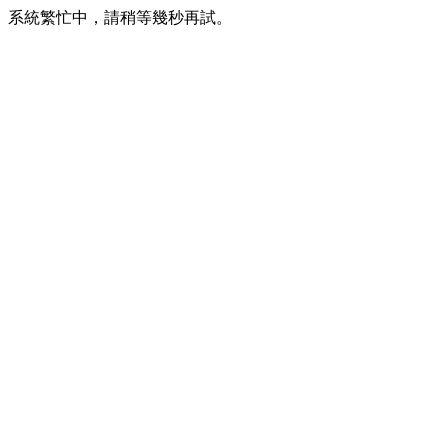
系統繁忙中，請稍等幾秒再試。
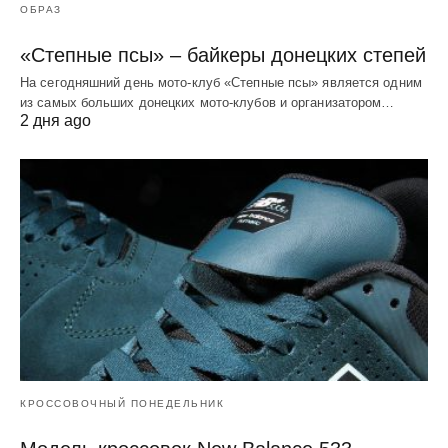
ОБРАЗ
«Степные псы» – байкеры донецких степей
На сегодняшний день мото-клуб «Степные псы» является одним
из самых больших донецких мото-клубов и организатором…
2 дня ago
КРОССОВОЧНЫЙ ПОНЕДЕЛЬНИК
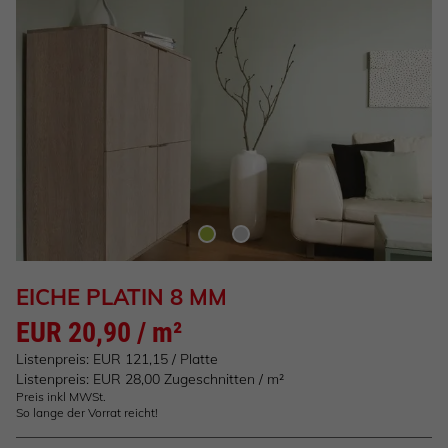
EICHE PLATIN 8 MM
EUR 20,90 / m²
Listenpreis: EUR 121,15 / Platte
Listenpreis: EUR 28,00 Zugeschnitten / m²
Preis inkl MWSt.
So lange der Vorrat reicht!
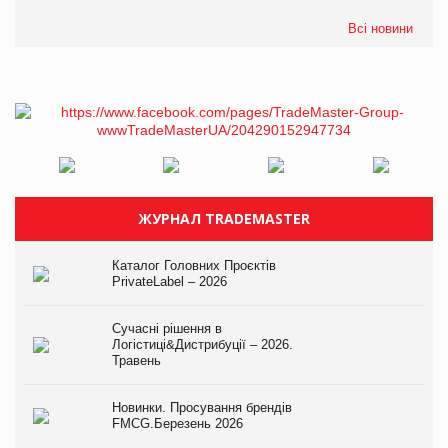
Всі новини
ЖУРНАЛ TRADEMASTER
Каталог Головних Проєктів
PrivateLabel – 2026
Сучасні рішення в
Логістиці&Дистрибуції – 2026.
Травень
Новинки. Просування брендів
FMCG.Березень 2026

Assigned task
For the listing above, identify each line bearing "донецких".

Output for this task
«Степные псы» – байкеры донецких степей
из самых больших донецких мото-клубов и организатором…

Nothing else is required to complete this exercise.